Peretas yang Memperoleh Bitcoin dari Akun 'Call of Duty: Warzone' yang Dicuri

Hackers Extorting Bitcoin from Stolen

Peretas menargetkan akun game online populer Call of Duty: Warzone dan menuntut bitcoin sebagai pembayaran tebusan dari korban untuk mengembalikan akun tersebut, lapor Motherboard.

Beberapa korban juga mengeluh bahwa penerbit di balik game tersebut, Activision, tidak menanggapi permintaan bantuan mereka. Salah satu korban memberi tahu Motherboard,

“Saya menyalakannya pada suatu hari, dan akun saya keluar, dan saya tidak dapat masuk dengan kredensial saya, jadi saya membuat akun baru karena saya tidak dapat menghubungi dukungan Activision, yang membuat saya sangat marah . ”
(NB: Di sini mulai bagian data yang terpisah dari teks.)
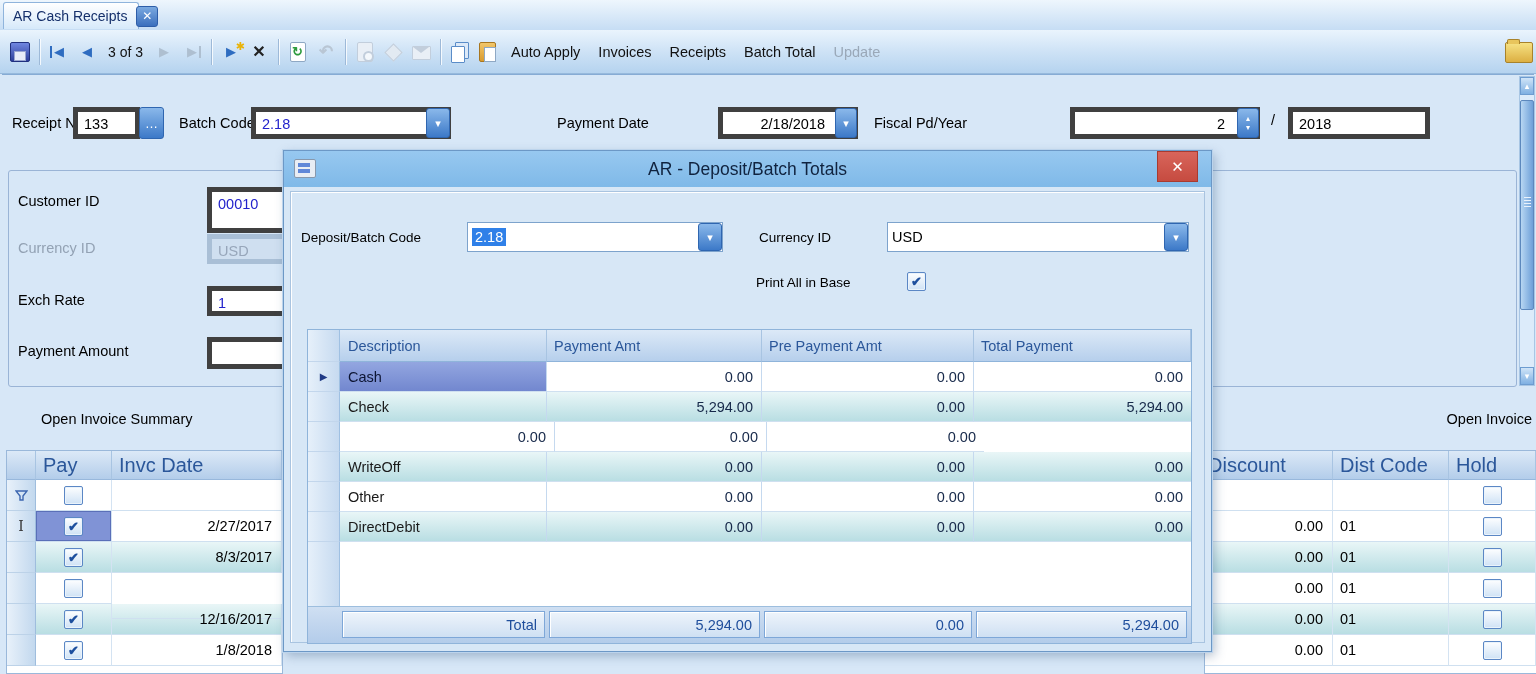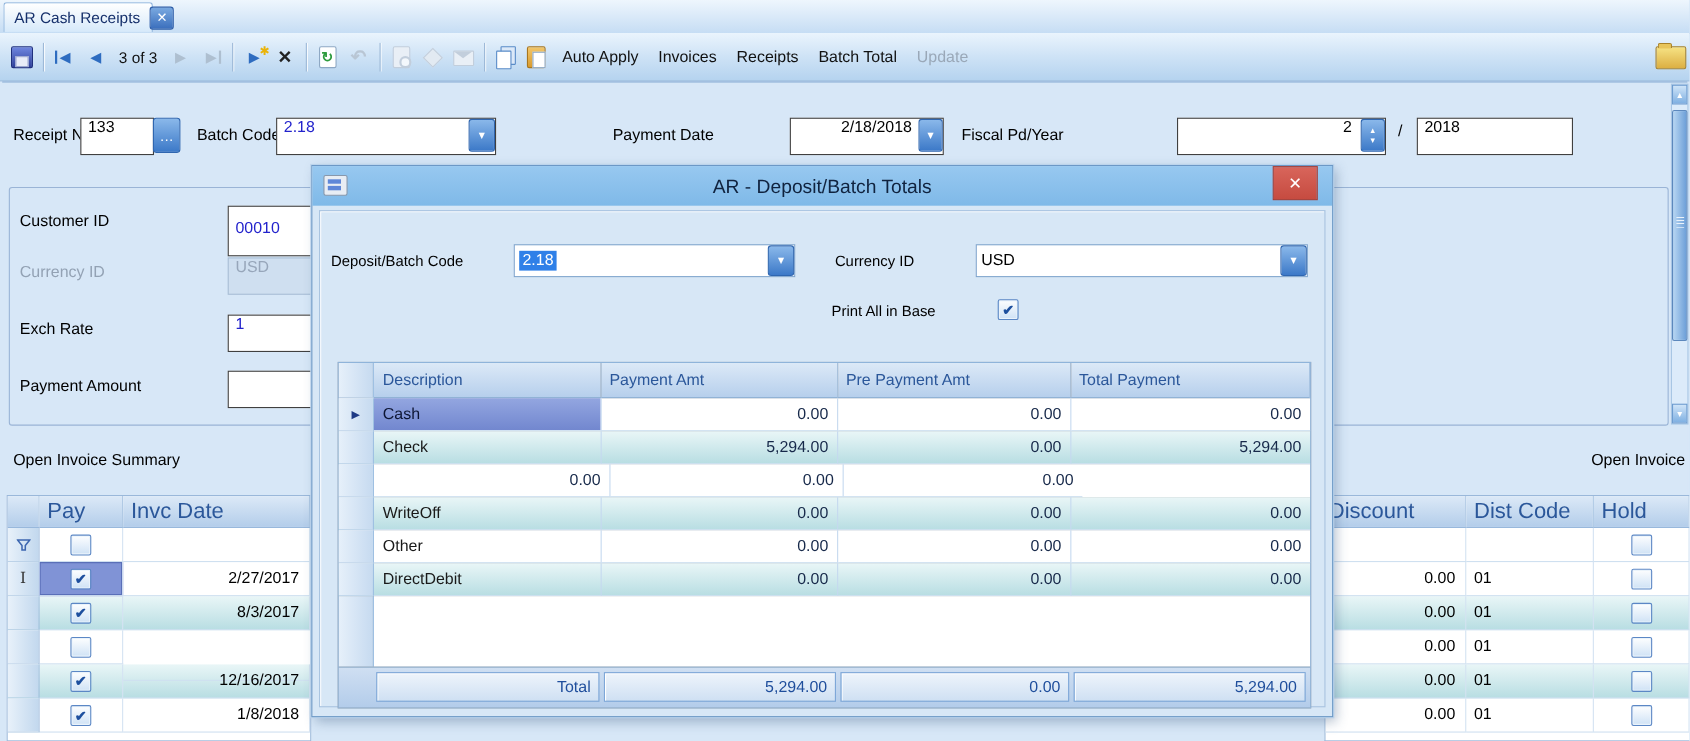--- a/index.html
+++ b/index.html
@@ -56,8 +56,8 @@
   .formarea{position:absolute;top:74px;left:2px;right:2px;bottom:0;border-top:1px solid #86abd4;background:#d7e7f7;}
   .lbl{position:absolute;font-size:14.5px;color:#000;white-space:nowrap;}
   .lbl.gray{color:#93a2b4;}
-  .field{position:absolute;background:#fff;border:1px solid #404040;box-sizing:border-box;
-    display:flex;align-items:flex-end;padding:16px 6px;font-size:14.5px;color:#000;}
+  .field{position:absolute;background:#fff;border:5px solid #404040;box-sizing:border-box;
+    display:flex;align-items:flex-start;padding:4px 6px;font-size:14.5px;color:#000;}
   .field.disabled{background:#cfdff0;border-color:#a9bfd6;color:#97a6ba;}
   .field .val-right{width:100%;text-align:right;}
   .blue-val{color:#2323cc;}

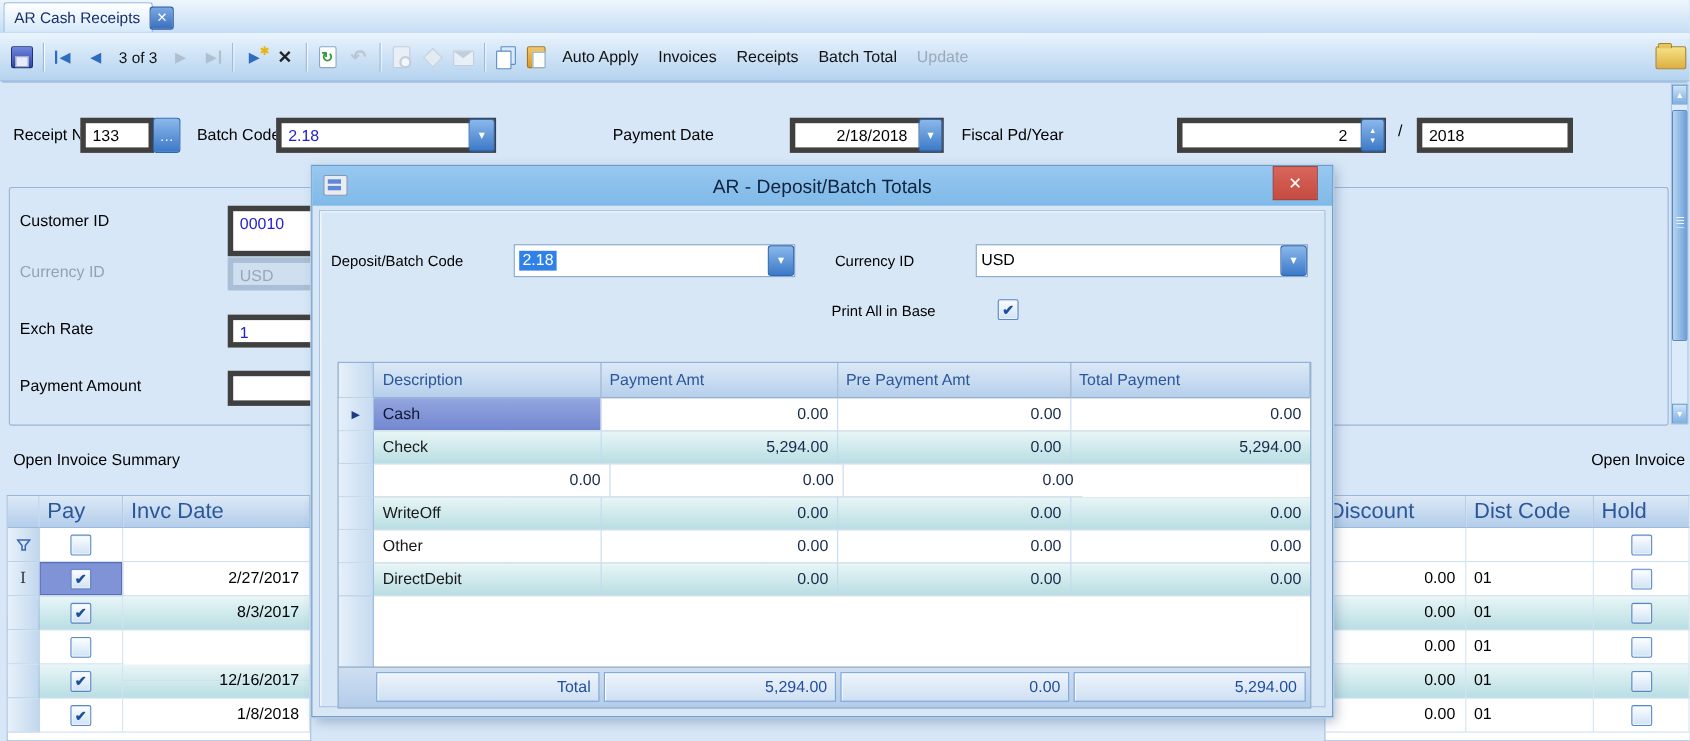--- a/index.html
+++ b/index.html
@@ -70,7 +70,7 @@
   .groupbox{position:absolute;border:1px solid #9ab4d6;border-radius:3px;}
 
   
-  .section-title{position:absolute;font-size:14.5px;color:#000;}
+  .section-title{position:absolute;font-size:14.5px;color:#000;margin-left:29px;}
   .grid{position:absolute;border:1px solid #9ab8da;background:#fff;overflow:hidden;box-sizing:border-box;}
   .g-row{display:flex;box-sizing:border-box;}
   .g-cell{box-sizing:border-box;border-right:1px solid #d4e3f2;border-bottom:1px solid #cfe0f0;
Beberapa peretasan dilakukan melalui kata sandi yang sebelumnya disusupi dari situs web lain, yang merupakan teknik umum karena menemukan data yang dibobol secara online agak sepele. Dengan orang-orang menggunakan kata sandi yang sama di beberapa perangkat, itu menjadi mudah bagi para hacker untuk membobol akun mereka.

Akun Warzone yang diiklankan dengan skin senjata langka dijual dengan harga ratusan dolar.

Skin diberikan untuk memenuhi tantangan tertentu, yang terkadang bisa memakan waktu. Mereka juga dapat dibeli dengan mata uang dalam game, yang dapat dibeli dengan uang sungguhan.

Activision sebenarnya mencatat peningkatan $ 596 juta dalam pengeluaran dalam game awal tahun ini. Sebagian besar dari ini berasal dari versi gratis Call of Duty: Modern Warfare, Warzone ini.

Dalam game ini, pemain bertarung di antara 150 pemain lainnya untuk menjadi tim terakhir yang bertahan. Semua kemajuan disimpan ke akun Activision pemain, dan kehilangan akun berarti mereka tidak lagi memiliki karakter, peringkat, dan item.

Dalam satu kasus, file peretas menuntut $ 400 dari korban untuk mencegah data mereka, termasuk informasi bank dan memposting alamat bitcoin.

Ini alamat bitcoin telah menerima total 1,2 BTC, senilai sekitar $ 12.000.